Autour du Messager, Bianchi et les radicaux septentrionaux s’organisaient sérieusement — en rapports suivis avec Caussidière, présent à Lille dès le début de janvier 1848, et avec Ledru-Rollin, conscients de leurs liens avec le monde du travail. Le corroyeur Delmar, ancien de la Société des droits de l’Homme, le tailleur chansonnier Célestin Schneider, le caricaturiste Lallou, le brasseur Jérôme Dutilleul, les commerçants Honnorat-Bocquet, Champon-Richebé, et Boniface, le polyglotte Georges Canissié, le vétérinaire Loiset, les docteurs Castelain et Godefroy*, le médecin militaire Achille Testelin et ses collègues de l’hôpital militaire, l’avocat Fémy* défenseur des accusés du Nord au procès d’avril 1835, alors conseiller municipal et greffier du conseil des prud’hommes, se retrouvaient avec leur populaire ami du quartier Saint Sauveur. Quelques sous-officiers étaient des leurs : quand le 57e de ligne releva à Lille le 63e, certains chantèrent la Marseillaise dans un banquet offert par leurs camarades et quatre sous-officiers furent dégradés et expédiés dans des compagnies de discipline en Afrique, mais le gouvernement de février les réintégra dans leur grade au début de mars.

Le départ du 5e de ligne pour Paris avertit les Lillois des événements en cours dans la capitale, Le 23 février au soir, alors que le préfet donnait un grand bal, on apprit qu’on se battait dans le quartier Saint-Martin. Plus de trois cents personnes se dirigèrent sur la préfecture en chantant la Marseillaise et en criant : « À bas les ministres ! à bas le préfet ! On ne danse pas sur les morts ! Vive la réforme ! » ; puis les manifestants allèrent chercher les ouvriers à la sortie des fabriques ; d’autres se saisirent d’armes chez un armurier ou se portèrent à la mairie. Les nouvelles tardaient, les convois de chemin de fer ne circulant plus.

Bianchi, Bonte-Pollet, Castelain, Fémy, Honnorat, Testelin et d’autres allèrent le 24 au matin offrir le concours des démocrates à l’Hôtel de Ville, en attendant qu’« un nouveau pouvoir soit régulièrement constitué comme expression de la volonté nationale » et publièrent un appel au calme.
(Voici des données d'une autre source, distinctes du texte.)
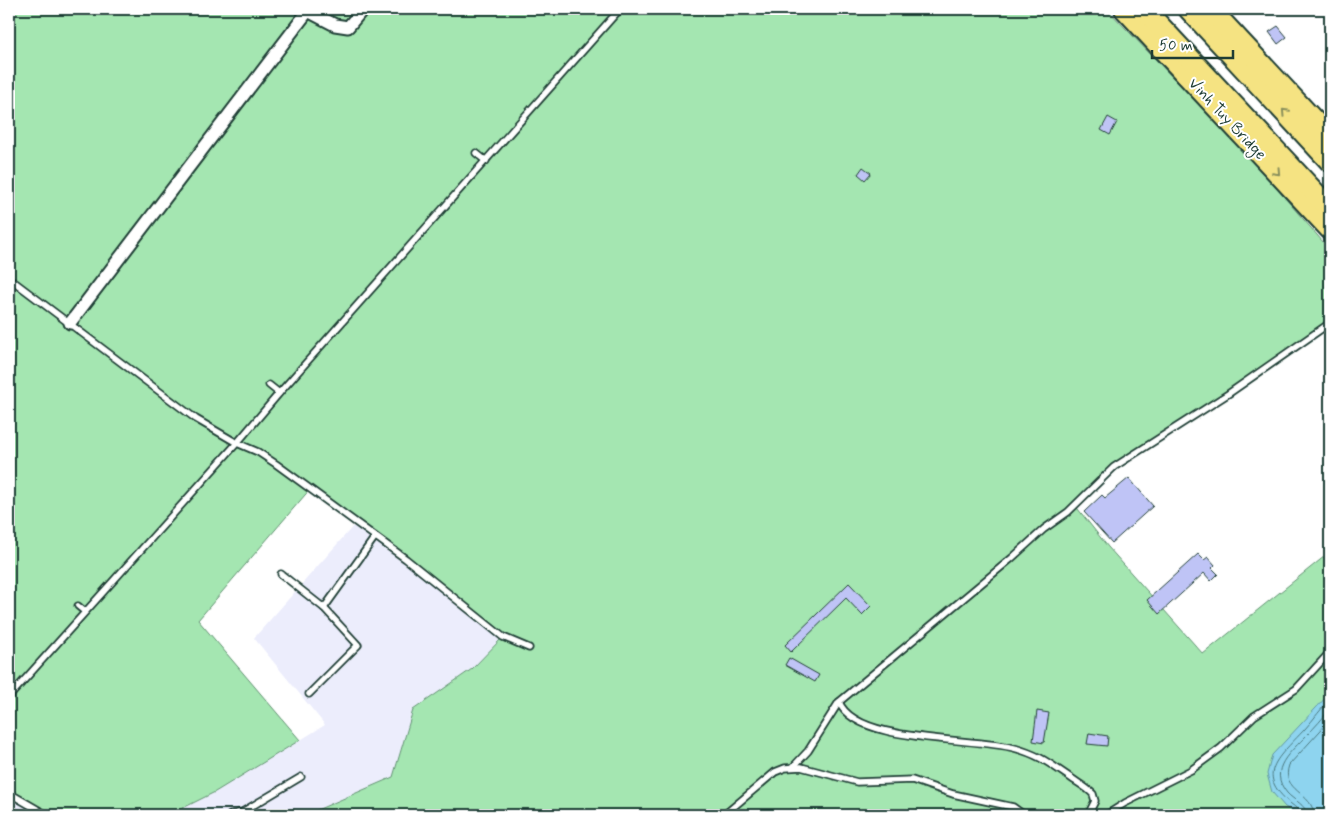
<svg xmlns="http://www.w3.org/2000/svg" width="1339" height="824" viewBox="0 0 1339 824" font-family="Mynerve,sans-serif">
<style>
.built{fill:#ecedfc}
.green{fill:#a4e6b1;stroke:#629272}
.water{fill:#8ed4ef;stroke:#6298a4}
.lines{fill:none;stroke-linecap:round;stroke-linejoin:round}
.shore{stroke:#4b797f;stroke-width:1}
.building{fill:#bfc4f6;stroke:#1f3d34}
.lane-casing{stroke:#1f3d34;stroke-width:9}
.street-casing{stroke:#1f3d34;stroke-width:15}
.highway-casing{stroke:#1f3d34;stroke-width:24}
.lane{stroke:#fff;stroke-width:5.5}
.street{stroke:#fff;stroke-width:11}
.highway{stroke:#f5e382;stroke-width:20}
.oneway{stroke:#8a905b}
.labels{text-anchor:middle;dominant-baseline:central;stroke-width:4;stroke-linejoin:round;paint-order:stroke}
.street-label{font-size:16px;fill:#1f3d34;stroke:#fff}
</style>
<rect width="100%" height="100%" fill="#fff"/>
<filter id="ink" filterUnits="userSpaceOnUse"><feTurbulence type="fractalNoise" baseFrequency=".02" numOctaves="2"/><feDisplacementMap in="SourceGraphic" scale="10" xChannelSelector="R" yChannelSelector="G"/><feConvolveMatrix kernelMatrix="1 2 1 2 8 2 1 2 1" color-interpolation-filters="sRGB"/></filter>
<g filter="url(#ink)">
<!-- built -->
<g class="built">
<path d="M355 524 503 637 472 669 413 710 393 777 317 810 312 815H169L215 792 325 725 254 638Z"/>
<path d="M9 792 46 815H9Z"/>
</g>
<!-- green -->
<path class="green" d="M9 9H1107L1252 160 1330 250V323L1114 467 1074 504 1108 547 1203 654 1330 552V815H312L317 810 393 777 413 710 472 669 503 637 311 488 198 620 300 740 215 792 169 815H46L9 792Z"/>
<!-- water -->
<path class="water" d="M1330 693V815H1299L1285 807 1272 792 1267 774 1272 755Z"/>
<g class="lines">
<!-- shore -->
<g class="shore">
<path d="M1300 815 1299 810C1252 776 1275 761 1305 729 1314 719 1321 708 1330 700"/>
<path d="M1307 815C1306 804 1294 801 1287 793 1267 769 1291 752 1307 735 1315 727 1323 718 1330 709"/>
<path d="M1314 815C1313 792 1280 791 1289 765L1330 720"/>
</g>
</g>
<!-- building -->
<g class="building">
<path d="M1278 26 1287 37 1278 44 1269 32Z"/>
<path d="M1108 117 1117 122 1110 135 1101 130Z"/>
<path d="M863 167 871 173 865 180 858 174Z"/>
<path d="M1129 478 1153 506 1112 543 1084 512 1102 495 1105 498Z"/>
<path d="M1198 554 1204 560 1208 557 1215 565 1212 568 1218 574 1211 581 1204 573 1159 614 1147 600Z"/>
<path d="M849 583 871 606 862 615 846 598 791 652 785 645Z"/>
<path d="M789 658 819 675 815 682 785 665Z"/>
<path d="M1037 711 1049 713 1044 743 1033 741Z"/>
<path d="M1089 733 1108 736 1107 746 1087 744Z"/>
</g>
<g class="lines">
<!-- lane casing -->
<g class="lane-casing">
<g id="lane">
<path d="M476 153 486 161"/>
<path d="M9 278 196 419 237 443 258 452 276 464 406 559 503 637 529 648"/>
<path d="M269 385 279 393"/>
<path d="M281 574 324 608 358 645 309 694"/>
<path d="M78 606 84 611"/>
<path d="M324 608 375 537"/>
<path d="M9 697 237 443 281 391 620 9"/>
<path d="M839 702C856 744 974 737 1014 748 1040 755 1050 764 1071 778 1078 783 1086 787 1093 794L1095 801 1088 815"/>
<path d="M793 767 808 751 839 702 1012 558 1044 529 1068 512 1114 467 1228 394 1330 323"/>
<path d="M9 793 47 815"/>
<path d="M230 815 242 812 301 777"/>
<path d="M724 815 775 772 785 768 801 767 857 782 912 780 953 794 1013 807 1024 815"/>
<path d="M1106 815 1125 803 1191 770 1221 748 1254 716 1296 689 1330 652"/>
</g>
</g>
<!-- street casing -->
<g class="street-casing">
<g id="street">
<path d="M308 11 335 25 348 27 363 9"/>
<path d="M70 323 308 11 305 9"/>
</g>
</g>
<!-- highway casing -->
<g class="highway-casing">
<g id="highway">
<path d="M1125 9 1330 229"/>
<path d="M1144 9 1330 209"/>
<path d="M1189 9 1330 161"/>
<path d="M1210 9 1330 138"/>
</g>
</g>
<!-- lane -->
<use href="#lane" class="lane"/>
<!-- street -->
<use href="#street" class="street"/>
<!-- highway -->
<use href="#highway" class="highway"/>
</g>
<!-- one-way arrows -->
<defs><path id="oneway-chevron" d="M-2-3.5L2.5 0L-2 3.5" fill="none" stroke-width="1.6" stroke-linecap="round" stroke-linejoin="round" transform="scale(1.25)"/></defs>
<g class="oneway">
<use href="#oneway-chevron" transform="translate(1285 112) rotate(-133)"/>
<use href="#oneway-chevron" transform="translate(1277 172) rotate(47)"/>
</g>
</g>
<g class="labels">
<!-- street labels -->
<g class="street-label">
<text transform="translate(1227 119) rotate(47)">Vinh Tuy Bridge</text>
</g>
</g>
<!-- margin -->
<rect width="1339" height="824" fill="none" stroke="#fff" stroke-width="30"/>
<rect x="15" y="15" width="1309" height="794" fill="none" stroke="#1f3d34" stroke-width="2" filter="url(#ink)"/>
<!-- scale -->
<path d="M1152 50v8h81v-8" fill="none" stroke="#1f3d34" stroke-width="2.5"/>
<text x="1159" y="50" font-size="15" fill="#1f3d34" stroke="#ffffff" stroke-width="4" paint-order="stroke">50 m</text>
</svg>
Le 25, à la nouvelle du triomphe populaire à Paris, les travailleurs Lillois marchèrent sur la préfecture ; le préfet s’enfuit.

Des gens dont les intérêts étaient compromis par la construction des chemins de fer en profitaient pour incendier les embarcadères de Fives et de Lille. Les comités républicains réclamèrent énergiquement l’ordre républicain auprès du maire, ce 25 février. Arrivant de Paris où il avait combattu, le représentant provisoire du nouveau gouvernement, Antony Thouret se fit recevoir à ce titre, le 26, par la municipalité et le dimanche 27, par affiches, il renseigna la population sur les événements parisiens, la constitution du gouvernement provisoire et du ministère, les élections prochaines d’une Assemblée constituante et il appela au respect de l’ordre, des propriétés et des personnes. Les attroupements continuaient. Il crut devoir « tracer une ligne de démarcation entre les fauteurs de troubles et les braves ouvriers qui sont dignes de porter le nom de nos frères » (28 février). Mais il reçut à la préfecture des royalistes avérés, au scandale même des ex-opposants dynastiques de l’Écho du Nord, et il maintint en place le juge qui s’était acharné sur les gamins affamés de 1847.

Transmise par Antony Thouret lui-même, la lettre de Ledru-Rollin, nommant Charles Delescluze commissaire général pour le Nord et le Pas-de-Calais, parvint le 25 à Valenciennes où celui-ci dirigeait l’Impartial du Nord ; avec l’avocat Désiré Pilette qui lui était adjoint pour le Nord, il gagna Lille le 29 ; le 1er mars. Thouret acceptait le changement tout en conservant le titre de « préfet » du Nord. Bianchi, expédié le soir même sur Paris, obtint de Ledru-Rollin le déplacement de Thouret et le saisit d’une situation plus critique encore. Les troupes restaient en alerte sur ce département frontière très sensible, et la nuit du dimanche au lundi 28 février avait été très orageuse : les gardes nationaux avaient été repoussés à coups de pierre par les ouvriers de Lille. Le 2 mars, la revue de la garnison eut lieu en présence des trois commissaires ; le lendemain, Thouret et Bigot, le maire en place, félicitaient les gardes de leur bonne tenue tandis que Delescluze révoquait leur commandant qui s’était abstenu d’acclamer la République. Les ouvriers, eux, manifestaient leur sympathie envers la Fidélité, loge qui les secourait.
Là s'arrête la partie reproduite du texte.